This week, meme_ster is reporting from Charlotte, site of the Democratic Convention.
En route to Charlotte, I met Frank as we were boarding the plane, and he noticed my 2012 Dem Convention bag tag. First question: “Have you seen the movie 2016?” He seems nice enough, white guy, late 30s-early 40s, casually dressed. Not a player of any kind. I say no, though I am curious about it. He told me it was even-handed, and I expressed surprise because, I said, Dinesh D’Souza had a very right-wing history. I can’t be sure he recognizes the name. I ask Frank what the take-home message of the film is. “That we don’t really know who Obama is.” About that moment as we are getting into the plane, Frank realizes he has left his bag at the gate, and I realize I’ve left my cell phone on the trashcan. We pause while the flight attendants make a decision about whether to let us deplane, and in that moment bond. We make our way to retrieve our things and share the rueful laugh of distracted travelers. I find out he lives in Charlotte, and is returning from Seattle, where he was visiting his children.
Later after we get seated, he is in the row behind me and eager to continue our conversation, so we do, for a while.
I ask if he is a steadfast Republican, and he said no. It wasn’t about party for him, it was about values, one in particular. He is anti-abortion, he says, and won’t vote for anyone who is pro-abortion. I say I’m for all citizens having bodily sovereignty, and I did not like the government intrusion; this is a case of big government telling me what to do with my body, and I don’t like it. Then he begins to parse out why he’s against abortion, ultimately getting to the bedrock pregnancy-as-punishment-for-loose-women: “most abortions are from women using it as birth control, and if they don’t use birth control and get pregnant, then they should have to keep the pregnancy.” He said technology has really come a long way, and there’s far too many pregnancies.
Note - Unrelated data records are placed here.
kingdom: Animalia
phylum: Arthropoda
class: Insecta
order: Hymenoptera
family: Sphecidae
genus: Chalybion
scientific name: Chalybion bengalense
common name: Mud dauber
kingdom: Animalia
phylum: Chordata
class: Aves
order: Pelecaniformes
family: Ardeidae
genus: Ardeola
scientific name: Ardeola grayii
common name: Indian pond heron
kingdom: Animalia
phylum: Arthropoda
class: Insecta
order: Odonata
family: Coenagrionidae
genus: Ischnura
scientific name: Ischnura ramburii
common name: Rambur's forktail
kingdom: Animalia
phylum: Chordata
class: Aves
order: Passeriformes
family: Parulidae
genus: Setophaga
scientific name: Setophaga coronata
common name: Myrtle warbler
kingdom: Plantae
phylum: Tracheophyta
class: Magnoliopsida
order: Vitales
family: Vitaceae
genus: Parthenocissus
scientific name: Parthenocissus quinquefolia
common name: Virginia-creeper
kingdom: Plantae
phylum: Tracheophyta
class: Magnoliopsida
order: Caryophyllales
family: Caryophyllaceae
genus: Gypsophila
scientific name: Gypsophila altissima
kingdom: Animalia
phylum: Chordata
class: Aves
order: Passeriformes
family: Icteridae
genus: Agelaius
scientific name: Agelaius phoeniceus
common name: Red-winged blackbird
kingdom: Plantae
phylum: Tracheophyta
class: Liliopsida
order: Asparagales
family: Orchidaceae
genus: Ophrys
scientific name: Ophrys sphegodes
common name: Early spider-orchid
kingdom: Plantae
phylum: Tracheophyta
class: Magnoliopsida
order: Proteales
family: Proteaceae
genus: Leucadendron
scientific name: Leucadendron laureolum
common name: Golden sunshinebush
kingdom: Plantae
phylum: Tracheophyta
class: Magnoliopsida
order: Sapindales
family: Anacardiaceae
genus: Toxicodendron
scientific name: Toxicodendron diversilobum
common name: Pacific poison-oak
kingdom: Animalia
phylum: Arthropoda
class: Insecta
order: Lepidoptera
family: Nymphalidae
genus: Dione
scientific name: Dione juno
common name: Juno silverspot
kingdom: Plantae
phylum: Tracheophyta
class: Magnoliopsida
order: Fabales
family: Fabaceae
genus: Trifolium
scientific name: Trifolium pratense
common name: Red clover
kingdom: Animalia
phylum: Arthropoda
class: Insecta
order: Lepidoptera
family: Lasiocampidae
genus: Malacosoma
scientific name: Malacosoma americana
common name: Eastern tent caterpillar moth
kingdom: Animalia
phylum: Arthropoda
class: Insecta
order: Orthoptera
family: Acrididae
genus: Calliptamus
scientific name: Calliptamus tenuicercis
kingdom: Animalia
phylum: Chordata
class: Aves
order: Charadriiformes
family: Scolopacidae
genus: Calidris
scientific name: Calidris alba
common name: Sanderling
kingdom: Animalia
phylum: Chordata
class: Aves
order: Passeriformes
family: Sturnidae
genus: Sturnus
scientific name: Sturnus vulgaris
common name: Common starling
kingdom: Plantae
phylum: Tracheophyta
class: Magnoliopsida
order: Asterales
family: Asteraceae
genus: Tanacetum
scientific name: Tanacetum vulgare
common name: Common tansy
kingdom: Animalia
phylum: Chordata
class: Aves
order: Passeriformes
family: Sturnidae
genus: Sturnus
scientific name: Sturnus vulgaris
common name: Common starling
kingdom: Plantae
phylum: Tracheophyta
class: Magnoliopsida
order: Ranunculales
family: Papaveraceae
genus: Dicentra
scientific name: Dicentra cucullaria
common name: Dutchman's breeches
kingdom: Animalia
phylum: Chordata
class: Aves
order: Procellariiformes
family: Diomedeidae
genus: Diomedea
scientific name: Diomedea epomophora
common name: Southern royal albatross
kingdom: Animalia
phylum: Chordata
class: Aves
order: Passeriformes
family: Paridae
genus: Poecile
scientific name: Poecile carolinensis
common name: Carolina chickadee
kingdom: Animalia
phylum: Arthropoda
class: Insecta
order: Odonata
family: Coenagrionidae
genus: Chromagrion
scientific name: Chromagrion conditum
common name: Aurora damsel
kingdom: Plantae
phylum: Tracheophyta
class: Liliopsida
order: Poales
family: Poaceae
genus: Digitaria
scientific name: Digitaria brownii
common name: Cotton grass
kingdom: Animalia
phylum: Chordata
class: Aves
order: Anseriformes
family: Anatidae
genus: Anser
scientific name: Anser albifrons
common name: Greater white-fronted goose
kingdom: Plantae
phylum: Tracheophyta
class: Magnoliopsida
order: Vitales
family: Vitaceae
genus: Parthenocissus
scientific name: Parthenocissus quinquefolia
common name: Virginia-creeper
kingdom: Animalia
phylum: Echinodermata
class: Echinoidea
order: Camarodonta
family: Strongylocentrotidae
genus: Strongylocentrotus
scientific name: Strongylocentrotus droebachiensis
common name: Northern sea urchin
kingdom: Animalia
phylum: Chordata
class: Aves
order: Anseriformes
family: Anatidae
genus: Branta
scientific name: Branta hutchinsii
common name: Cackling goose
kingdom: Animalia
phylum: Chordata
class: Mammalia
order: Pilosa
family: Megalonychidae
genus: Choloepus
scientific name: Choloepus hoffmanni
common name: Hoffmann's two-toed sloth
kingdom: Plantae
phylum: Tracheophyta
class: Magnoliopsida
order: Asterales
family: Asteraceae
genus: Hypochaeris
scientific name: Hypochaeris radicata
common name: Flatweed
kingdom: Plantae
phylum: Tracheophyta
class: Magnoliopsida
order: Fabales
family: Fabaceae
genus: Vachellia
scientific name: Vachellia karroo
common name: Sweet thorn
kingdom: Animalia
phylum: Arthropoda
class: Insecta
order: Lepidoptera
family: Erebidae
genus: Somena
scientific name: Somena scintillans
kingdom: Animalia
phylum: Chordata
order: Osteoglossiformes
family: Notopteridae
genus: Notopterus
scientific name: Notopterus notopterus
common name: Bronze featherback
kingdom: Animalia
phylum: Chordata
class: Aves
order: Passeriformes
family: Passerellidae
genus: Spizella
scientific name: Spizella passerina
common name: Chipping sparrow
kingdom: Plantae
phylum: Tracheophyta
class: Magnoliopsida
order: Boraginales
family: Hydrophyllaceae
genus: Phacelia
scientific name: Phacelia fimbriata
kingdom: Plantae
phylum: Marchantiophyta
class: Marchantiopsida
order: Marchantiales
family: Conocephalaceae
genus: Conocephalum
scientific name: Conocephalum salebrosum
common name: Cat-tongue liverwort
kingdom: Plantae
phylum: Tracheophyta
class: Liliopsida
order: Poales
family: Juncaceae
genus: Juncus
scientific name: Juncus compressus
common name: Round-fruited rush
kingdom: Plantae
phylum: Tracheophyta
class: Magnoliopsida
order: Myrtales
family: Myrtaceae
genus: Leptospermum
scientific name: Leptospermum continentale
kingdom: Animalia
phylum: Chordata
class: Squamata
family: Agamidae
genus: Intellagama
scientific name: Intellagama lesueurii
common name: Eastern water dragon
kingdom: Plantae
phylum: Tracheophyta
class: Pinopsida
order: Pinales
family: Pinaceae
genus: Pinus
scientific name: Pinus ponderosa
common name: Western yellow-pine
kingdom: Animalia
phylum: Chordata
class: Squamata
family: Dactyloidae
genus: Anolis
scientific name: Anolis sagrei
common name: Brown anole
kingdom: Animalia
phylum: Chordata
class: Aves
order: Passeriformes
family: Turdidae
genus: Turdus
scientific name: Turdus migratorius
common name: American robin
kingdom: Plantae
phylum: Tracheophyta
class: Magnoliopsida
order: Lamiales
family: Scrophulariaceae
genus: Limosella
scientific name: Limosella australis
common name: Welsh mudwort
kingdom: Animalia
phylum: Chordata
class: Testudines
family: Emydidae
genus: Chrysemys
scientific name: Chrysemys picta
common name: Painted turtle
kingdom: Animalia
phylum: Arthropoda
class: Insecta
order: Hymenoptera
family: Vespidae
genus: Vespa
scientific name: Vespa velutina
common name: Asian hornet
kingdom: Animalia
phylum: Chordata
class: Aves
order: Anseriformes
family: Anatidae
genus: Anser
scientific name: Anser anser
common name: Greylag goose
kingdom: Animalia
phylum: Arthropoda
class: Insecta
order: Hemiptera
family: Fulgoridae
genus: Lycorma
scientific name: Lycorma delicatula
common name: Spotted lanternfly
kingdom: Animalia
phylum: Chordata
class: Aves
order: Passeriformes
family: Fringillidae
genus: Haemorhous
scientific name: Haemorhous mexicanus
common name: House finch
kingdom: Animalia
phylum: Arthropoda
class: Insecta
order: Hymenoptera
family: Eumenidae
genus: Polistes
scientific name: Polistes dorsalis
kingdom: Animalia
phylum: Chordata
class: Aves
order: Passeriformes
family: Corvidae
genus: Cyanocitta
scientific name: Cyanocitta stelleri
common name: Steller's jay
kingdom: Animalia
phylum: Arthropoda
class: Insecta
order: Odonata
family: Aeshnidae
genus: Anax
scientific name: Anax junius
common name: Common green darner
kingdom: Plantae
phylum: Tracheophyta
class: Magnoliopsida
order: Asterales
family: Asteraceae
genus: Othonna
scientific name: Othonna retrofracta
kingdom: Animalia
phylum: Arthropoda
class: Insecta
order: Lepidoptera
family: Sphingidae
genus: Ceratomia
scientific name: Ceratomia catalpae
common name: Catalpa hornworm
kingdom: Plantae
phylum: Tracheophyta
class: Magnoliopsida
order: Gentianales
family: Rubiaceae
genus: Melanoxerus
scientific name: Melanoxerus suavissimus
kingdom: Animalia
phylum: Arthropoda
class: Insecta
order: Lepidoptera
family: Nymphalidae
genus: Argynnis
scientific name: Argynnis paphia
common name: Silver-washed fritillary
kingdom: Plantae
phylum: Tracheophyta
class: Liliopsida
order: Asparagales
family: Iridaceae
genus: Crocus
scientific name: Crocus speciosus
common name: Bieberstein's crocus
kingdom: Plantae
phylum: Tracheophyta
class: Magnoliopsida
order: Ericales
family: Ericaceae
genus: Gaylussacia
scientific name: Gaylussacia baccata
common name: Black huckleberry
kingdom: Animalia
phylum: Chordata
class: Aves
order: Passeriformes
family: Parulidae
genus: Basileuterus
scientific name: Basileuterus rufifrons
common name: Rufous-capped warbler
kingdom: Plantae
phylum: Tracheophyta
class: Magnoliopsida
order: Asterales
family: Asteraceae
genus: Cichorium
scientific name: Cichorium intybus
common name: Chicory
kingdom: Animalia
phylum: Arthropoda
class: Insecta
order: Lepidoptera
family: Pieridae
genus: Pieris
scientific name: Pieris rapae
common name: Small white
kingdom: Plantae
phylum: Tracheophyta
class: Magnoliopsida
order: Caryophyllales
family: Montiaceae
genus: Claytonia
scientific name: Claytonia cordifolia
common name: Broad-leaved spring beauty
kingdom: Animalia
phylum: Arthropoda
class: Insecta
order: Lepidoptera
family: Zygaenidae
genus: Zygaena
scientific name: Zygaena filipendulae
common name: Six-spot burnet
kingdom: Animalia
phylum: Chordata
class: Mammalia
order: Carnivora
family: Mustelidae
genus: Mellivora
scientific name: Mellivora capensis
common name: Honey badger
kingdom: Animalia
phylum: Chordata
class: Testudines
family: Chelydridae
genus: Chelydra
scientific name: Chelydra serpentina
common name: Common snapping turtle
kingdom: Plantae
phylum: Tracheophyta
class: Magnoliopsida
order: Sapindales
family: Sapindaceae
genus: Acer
I agree, to his surprise. But I suggest then he’s pointing to a bigger problem, that of men not taking responsibility for their bodies. When I was first sexually active, I tell him, I would ask men if they wanted children. Few 20-something guys did, so my next question was “what kind of birth control do you use?” And I say to Frank, if a man doesn’t want children, he needs to use birth control every time. He can’t trust that the woman is “taking care of it.”
Frank explains that here again, technology has gotten a lot better. Twenty years ago, he said, condoms weren’t very good, and “it didn’t feel like enough.” I’m sure he doesn’t mean that they didn’t seem effective enough in the contraceptive area, so I gently state “if the concern is around preventing pregnancy, then your sexual pleasure is not the big issue, is it?”
He says things have changed so much, like “20 years ago, the gay rights thing wasn’t big at all, and now it is.” Yes, I say, but women’s reproductive health issues were much more liberal 20 years ago. All that’s gone in your direction, I say.
Amazingly, perhaps, this conversation was entirely civil and pleasant. Still, the man sitting next to Frank makes a comment suggesting he is getting too much information, so we stop.
Turning around in my seat, I find my Obama button, affix it to my blouse, and look forward to being amidst thousands of Democrats, whose platform advocates a woman’s right to make decisions about her own body.